↓↓↓

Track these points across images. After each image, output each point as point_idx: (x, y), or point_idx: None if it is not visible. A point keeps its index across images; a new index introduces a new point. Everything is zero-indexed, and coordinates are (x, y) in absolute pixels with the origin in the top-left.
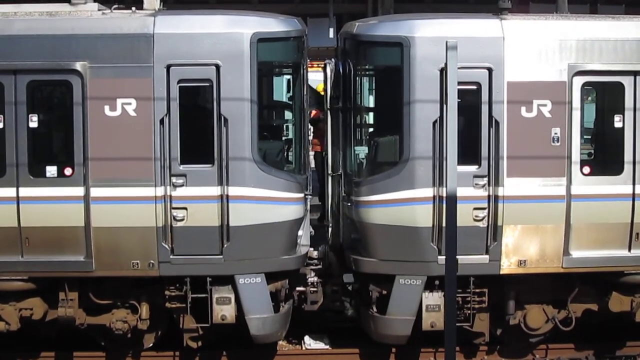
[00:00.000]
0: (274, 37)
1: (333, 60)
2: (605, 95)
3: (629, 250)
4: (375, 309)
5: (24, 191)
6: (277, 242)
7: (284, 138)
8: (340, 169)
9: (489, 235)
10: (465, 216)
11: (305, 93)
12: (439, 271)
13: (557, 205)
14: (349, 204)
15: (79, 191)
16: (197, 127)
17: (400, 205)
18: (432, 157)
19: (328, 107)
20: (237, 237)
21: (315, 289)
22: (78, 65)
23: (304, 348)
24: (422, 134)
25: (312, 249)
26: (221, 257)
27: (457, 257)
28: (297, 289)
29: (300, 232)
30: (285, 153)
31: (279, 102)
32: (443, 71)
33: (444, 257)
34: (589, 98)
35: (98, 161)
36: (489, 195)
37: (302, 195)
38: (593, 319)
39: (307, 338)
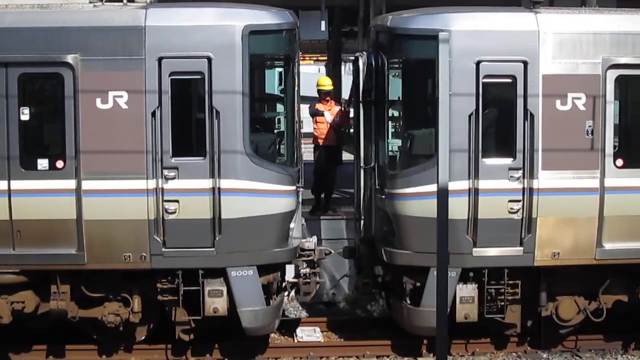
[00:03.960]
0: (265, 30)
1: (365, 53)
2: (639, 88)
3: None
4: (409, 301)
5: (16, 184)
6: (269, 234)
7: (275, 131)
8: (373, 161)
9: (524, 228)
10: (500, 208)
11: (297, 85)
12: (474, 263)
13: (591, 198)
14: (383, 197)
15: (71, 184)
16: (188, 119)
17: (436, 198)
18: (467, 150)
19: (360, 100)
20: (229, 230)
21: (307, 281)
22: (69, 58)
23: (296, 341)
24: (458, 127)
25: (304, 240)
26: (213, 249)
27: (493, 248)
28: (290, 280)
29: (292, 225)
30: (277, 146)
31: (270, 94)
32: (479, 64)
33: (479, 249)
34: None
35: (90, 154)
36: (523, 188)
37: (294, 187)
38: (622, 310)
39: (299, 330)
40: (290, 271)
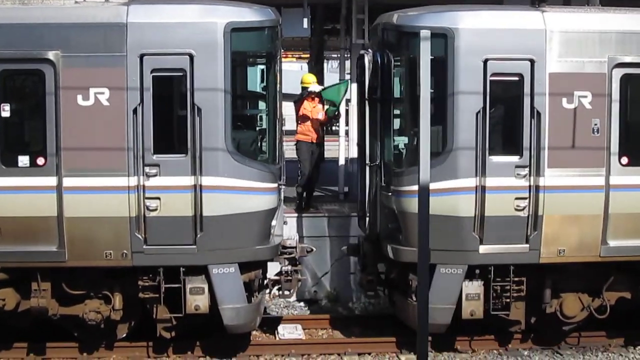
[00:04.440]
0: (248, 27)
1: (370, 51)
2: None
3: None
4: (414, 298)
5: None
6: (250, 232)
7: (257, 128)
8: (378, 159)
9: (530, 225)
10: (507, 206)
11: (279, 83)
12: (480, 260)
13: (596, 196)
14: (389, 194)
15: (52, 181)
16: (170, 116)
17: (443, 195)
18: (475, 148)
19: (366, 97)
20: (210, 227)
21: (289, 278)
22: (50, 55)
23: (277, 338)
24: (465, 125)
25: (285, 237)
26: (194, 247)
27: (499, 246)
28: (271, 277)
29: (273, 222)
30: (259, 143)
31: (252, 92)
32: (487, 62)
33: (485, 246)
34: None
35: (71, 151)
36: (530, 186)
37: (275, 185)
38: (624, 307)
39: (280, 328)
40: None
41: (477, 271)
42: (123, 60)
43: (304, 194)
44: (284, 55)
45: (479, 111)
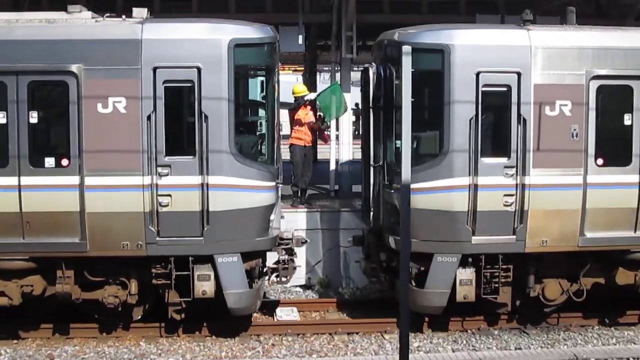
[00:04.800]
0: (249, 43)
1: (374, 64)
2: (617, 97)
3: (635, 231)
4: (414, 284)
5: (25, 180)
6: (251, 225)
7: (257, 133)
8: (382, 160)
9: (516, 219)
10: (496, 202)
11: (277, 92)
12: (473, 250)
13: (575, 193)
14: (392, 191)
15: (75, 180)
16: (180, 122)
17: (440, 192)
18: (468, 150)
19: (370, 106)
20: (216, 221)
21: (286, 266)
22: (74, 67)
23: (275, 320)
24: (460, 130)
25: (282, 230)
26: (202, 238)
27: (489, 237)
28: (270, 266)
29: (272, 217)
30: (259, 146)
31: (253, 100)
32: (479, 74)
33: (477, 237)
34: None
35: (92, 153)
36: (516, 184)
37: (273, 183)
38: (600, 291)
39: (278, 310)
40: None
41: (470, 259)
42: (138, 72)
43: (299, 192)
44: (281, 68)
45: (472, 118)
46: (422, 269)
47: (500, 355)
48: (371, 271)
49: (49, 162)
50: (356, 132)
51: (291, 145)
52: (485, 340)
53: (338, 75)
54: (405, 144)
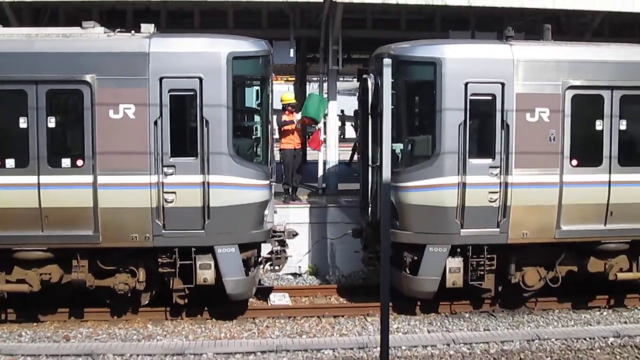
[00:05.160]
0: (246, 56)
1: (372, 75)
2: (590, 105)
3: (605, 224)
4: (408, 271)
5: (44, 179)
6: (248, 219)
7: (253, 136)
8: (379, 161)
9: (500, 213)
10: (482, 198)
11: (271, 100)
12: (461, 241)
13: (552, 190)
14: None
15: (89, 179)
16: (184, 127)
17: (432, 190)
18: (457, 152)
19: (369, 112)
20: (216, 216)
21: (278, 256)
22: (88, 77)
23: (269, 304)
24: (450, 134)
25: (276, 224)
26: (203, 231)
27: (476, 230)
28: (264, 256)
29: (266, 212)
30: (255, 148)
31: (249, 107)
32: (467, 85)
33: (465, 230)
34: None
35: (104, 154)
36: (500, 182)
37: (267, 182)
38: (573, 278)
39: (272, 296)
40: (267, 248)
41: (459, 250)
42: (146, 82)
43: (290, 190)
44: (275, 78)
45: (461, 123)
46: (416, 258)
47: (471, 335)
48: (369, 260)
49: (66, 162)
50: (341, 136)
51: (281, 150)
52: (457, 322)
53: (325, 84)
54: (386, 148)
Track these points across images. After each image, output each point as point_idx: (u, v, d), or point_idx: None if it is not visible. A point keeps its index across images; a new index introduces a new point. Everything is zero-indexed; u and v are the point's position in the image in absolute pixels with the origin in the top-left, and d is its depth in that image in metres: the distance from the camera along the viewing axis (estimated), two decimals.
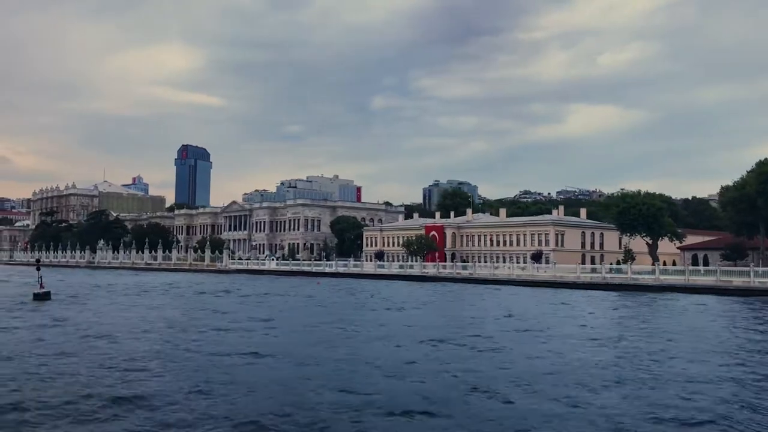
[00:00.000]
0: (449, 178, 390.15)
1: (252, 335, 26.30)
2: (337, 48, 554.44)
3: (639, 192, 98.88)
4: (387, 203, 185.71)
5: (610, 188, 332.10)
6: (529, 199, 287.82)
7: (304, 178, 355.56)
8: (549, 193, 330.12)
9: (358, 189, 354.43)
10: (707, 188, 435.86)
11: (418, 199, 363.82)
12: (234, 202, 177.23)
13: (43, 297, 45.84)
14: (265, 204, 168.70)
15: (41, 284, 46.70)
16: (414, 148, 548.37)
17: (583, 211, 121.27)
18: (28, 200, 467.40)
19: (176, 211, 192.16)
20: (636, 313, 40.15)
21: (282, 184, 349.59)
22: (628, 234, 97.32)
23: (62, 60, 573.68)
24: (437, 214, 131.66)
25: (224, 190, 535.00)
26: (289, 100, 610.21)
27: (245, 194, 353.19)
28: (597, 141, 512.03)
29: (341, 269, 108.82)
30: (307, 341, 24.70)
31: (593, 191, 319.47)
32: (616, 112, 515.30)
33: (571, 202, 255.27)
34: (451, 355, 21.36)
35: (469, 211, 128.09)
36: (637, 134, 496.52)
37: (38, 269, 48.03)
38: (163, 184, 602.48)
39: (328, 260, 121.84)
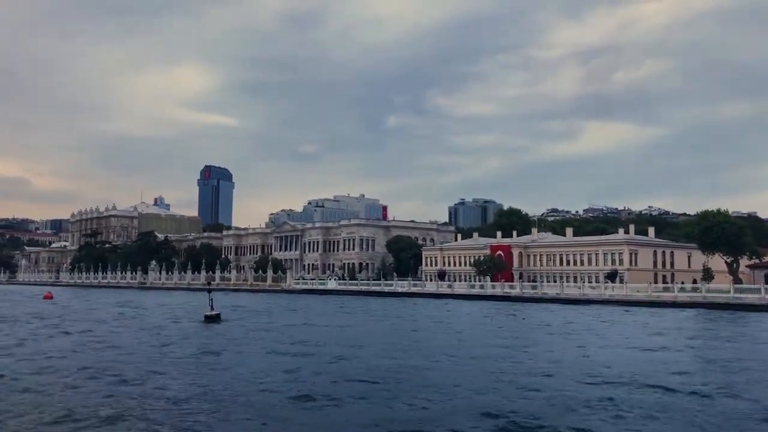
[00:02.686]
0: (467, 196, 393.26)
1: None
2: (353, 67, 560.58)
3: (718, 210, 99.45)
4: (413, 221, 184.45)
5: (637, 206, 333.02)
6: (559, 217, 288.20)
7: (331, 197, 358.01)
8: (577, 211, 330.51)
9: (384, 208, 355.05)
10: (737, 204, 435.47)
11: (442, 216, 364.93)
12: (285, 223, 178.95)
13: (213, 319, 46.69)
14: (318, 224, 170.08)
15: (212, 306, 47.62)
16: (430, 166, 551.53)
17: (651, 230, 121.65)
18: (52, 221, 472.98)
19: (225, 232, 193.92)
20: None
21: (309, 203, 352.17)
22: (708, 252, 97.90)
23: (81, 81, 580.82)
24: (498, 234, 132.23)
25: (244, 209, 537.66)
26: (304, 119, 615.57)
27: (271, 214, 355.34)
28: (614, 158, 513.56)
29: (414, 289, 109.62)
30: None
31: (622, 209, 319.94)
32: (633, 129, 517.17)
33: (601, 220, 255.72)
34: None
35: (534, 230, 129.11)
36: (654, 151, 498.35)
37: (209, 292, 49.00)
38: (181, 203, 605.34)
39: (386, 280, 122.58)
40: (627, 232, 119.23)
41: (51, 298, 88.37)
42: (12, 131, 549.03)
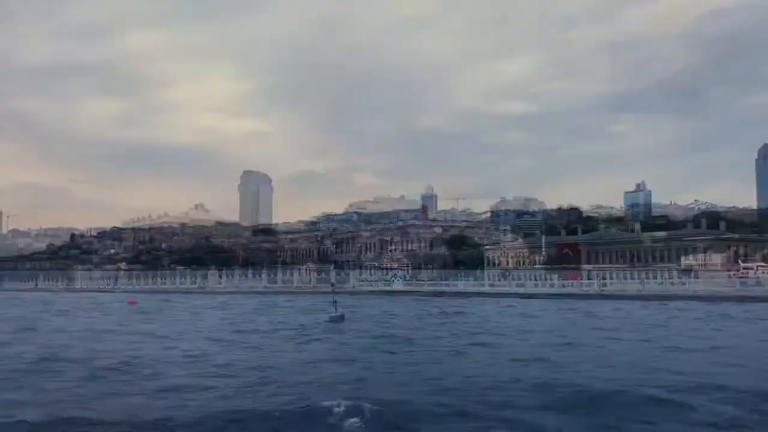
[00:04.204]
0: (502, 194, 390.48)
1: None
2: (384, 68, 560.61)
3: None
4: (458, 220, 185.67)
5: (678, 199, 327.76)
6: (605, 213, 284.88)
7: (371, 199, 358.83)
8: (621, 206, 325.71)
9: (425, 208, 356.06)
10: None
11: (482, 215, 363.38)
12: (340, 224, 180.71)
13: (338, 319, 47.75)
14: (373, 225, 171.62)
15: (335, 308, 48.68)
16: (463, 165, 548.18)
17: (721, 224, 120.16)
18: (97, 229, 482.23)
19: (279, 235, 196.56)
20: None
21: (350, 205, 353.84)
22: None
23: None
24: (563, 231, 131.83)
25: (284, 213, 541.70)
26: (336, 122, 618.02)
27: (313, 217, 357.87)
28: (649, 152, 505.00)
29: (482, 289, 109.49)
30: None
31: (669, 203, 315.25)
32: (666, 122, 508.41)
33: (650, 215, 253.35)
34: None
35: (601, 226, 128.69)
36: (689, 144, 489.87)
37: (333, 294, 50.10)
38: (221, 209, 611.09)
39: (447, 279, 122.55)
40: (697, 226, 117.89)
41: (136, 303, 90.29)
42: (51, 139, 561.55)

↑↑↑

# Your goal
The answer must be the part of the records that opens with the line containing "22: (78, 65)" and closes with the line containing "40: (290, 271)", reproduced exactly, with no pictures.

# Answer section
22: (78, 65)
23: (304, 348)
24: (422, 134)
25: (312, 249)
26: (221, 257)
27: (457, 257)
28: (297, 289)
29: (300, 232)
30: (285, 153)
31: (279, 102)
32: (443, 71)
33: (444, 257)
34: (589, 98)
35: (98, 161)
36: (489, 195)
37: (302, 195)
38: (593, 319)
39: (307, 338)
[00:03.960]
0: (265, 30)
1: (365, 53)
2: (639, 88)
3: None
4: (409, 301)
5: (16, 184)
6: (269, 234)
7: (275, 131)
8: (373, 161)
9: (524, 228)
10: (500, 208)
11: (297, 85)
12: (474, 263)
13: (591, 198)
14: (383, 197)
15: (71, 184)
16: (188, 119)
17: (436, 198)
18: (467, 150)
19: (360, 100)
20: (229, 230)
21: (307, 281)
22: (69, 58)
23: (296, 341)
24: (458, 127)
25: (304, 240)
26: (213, 249)
27: (493, 248)
28: (290, 280)
29: (292, 225)
30: (277, 146)
31: (270, 94)
32: (479, 64)
33: (479, 249)
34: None
35: (90, 154)
36: (523, 188)
37: (294, 187)
38: (622, 310)
39: (299, 330)
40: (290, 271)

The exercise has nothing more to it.